§ Activity
Can you retype, unchanged, the stretch of the entries from the line containing "n submenu (Les Polices Municipales)" through the end of the entries?

§ Exercise material
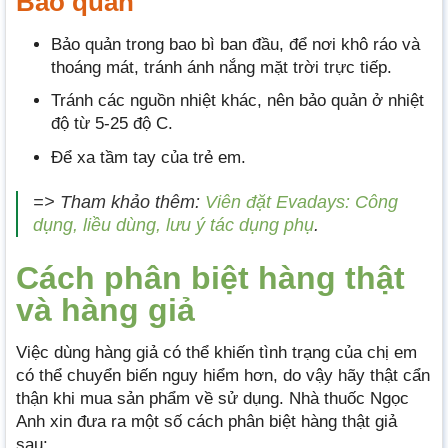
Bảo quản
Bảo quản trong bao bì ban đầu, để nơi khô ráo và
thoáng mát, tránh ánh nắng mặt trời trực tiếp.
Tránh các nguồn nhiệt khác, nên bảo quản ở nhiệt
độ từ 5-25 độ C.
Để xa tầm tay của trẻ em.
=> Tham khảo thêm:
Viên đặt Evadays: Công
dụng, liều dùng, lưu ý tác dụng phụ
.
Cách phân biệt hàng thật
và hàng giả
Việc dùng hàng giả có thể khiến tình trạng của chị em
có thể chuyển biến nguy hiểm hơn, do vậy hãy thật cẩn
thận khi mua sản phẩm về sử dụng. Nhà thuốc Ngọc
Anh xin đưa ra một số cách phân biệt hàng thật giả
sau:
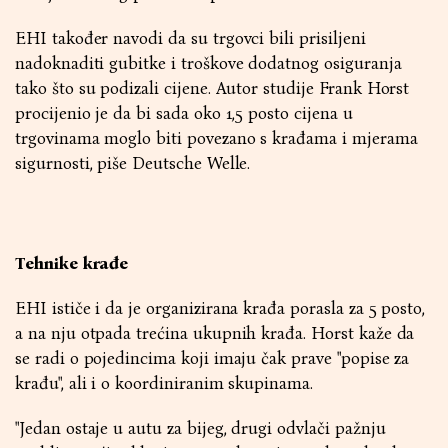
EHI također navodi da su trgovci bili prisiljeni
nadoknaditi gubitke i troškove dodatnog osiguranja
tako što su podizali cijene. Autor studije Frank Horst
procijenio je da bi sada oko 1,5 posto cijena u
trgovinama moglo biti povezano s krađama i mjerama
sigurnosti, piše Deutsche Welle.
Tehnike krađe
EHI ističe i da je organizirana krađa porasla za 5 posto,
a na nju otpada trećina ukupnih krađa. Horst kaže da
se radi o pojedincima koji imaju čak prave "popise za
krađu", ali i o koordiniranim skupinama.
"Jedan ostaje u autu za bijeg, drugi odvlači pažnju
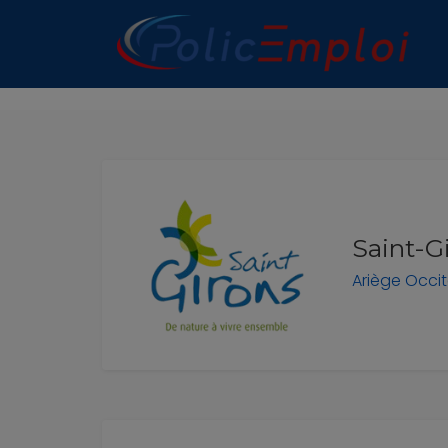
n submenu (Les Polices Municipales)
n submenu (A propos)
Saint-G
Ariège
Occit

§ Expected answer
n submenu (Les Polices Municipales)
n submenu (A propos)
Saint-G
Ariège
Occit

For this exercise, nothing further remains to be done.